Peer-to-Peer
Peer-to-peer coordination is a decentralised approach in which each node communicates directly with its peers, without a central coordinator or external messaging infrastructure. The model suits small to medium deployments where operational simplicity matters more than absolute throughput.
In Stalwart, peer-to-peer coordination uses Eclipse Zenoh, a protocol for data distribution in distributed and edge computing environments. Zenoh combines publish/subscribe messaging with distributed key-value storage, providing low-latency communication between nodes in real time.
When Stalwart is configured to run in peer-to-peer mode, each instance discovers and connects to other nodes in the cluster automatically. Connected nodes exchange internal events and state changes such as mailbox updates, push notifications, and operational signals (blocked IP addresses, TLS certificate renewals, and the like). Because there is no intermediary, messages are delivered with low overhead.

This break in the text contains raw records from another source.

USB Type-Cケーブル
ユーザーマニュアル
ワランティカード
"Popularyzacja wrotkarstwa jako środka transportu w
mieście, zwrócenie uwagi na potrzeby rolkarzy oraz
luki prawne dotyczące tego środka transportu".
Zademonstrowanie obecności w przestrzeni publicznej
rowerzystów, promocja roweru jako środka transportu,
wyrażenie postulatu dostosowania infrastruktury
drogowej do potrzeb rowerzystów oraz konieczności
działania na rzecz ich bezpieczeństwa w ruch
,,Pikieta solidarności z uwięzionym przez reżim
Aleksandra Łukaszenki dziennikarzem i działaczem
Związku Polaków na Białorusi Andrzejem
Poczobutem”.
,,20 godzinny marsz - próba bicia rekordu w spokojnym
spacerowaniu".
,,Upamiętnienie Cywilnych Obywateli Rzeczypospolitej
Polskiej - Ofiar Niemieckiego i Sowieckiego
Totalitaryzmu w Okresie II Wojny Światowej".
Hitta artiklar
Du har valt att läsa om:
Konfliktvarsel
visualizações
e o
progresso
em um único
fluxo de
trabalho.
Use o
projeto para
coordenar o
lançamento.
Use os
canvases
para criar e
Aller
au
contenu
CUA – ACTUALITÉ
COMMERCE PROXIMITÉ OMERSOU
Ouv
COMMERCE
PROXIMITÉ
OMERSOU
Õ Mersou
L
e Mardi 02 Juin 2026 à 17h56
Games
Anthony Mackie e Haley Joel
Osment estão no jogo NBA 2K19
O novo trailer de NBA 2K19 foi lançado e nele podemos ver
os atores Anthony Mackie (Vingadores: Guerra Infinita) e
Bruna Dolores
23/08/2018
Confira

Zenoh is designed to handle dynamic network conditions, including node failures and network partitions, which suits high-availability environments. It supports automatic reconnection, efficient routing, and scalable data dissemination, so Stalwart nodes stay synchronised under adverse conditions.

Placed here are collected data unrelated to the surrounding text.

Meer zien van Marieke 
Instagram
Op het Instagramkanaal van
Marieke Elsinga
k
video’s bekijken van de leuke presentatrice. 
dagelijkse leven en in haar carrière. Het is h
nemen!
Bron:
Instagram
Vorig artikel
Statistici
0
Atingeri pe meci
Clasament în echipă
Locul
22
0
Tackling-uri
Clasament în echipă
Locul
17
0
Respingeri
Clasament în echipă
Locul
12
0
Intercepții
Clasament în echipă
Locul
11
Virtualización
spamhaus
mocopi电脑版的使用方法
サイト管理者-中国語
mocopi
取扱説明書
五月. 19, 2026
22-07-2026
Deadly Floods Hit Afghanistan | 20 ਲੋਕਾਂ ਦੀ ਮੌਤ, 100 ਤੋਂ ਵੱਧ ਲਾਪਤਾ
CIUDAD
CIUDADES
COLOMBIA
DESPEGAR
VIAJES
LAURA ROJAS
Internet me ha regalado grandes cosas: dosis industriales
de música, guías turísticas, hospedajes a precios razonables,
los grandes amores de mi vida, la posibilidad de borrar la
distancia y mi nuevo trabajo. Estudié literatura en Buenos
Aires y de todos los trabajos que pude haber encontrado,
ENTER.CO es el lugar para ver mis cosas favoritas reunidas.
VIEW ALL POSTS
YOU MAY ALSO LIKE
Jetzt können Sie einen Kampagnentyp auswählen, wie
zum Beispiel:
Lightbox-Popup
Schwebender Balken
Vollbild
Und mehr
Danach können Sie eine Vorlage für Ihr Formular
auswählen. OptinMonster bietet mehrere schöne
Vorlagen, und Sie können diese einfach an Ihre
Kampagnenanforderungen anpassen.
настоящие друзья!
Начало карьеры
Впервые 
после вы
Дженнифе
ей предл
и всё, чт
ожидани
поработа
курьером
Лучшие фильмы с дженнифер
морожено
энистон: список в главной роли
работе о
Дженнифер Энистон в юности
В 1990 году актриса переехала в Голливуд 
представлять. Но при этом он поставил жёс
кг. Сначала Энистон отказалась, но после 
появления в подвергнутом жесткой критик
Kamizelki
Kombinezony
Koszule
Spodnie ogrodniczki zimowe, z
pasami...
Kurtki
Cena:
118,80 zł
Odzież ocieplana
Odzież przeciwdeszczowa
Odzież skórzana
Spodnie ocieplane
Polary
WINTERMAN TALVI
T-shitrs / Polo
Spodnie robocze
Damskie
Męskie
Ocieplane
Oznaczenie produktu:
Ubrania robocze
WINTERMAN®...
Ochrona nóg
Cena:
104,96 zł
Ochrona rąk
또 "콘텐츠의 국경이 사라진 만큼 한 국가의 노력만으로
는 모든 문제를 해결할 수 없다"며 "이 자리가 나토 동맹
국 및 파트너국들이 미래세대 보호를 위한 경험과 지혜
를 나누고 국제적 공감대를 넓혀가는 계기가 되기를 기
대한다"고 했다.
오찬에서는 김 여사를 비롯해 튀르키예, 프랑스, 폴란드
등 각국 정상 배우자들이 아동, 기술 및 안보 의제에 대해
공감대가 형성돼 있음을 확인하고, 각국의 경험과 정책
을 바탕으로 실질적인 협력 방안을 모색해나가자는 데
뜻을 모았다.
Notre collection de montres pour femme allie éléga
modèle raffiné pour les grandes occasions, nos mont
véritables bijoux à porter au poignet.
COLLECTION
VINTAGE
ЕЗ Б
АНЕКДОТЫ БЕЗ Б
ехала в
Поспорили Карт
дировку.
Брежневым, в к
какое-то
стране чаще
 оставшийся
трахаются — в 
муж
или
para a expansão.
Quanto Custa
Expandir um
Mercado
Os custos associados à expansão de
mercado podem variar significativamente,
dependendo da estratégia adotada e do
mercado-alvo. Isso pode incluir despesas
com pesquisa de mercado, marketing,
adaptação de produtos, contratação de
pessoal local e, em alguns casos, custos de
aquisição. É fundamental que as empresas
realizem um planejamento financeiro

Peer-to-peer coordination removes the need for Kafka or NATS at the cost of a modest amount of CPU on each node, since coordination runs inside the mail server process. Deployments with high throughput requirements or very large clusters may prefer to offload coordination to a dedicated backend.
For many environments, especially ones that value deployment simplicity, self-discovery, and low-latency messaging, Stalwart's peer-to-peer coordination over Eclipse Zenoh is a good fit.
Peer-to-peer coordination is not included in the default Stalwart binary. To enable it, build Stalwart with the zenoh feature flag.
Configuration
Peer-to-peer coordination is configured by selecting the Zenoh variant on the Coordinator singleton (found in the WebUI under Settings › Cluster › Coordinator). The variant carries a single field, config, which holds the Zenoh configuration as a JSON5 string.
For example:
{
"@type": "Zenoh",
"config": "{\n mode: peer,\n scouting: {\n multicast: {\n enabled: true,\n address: \"224.0.0.224:7446\",\n interface: \"auto\",\n autoconnect: { router: [], peer: [\"router\", \"peer\"] },\n listen: true,\n },\n },\n}"
}
The embedded string is evaluated as a Zenoh JSON5 document; refer to the Zenoh documentation for the full set of scouting, multicast, and connection options.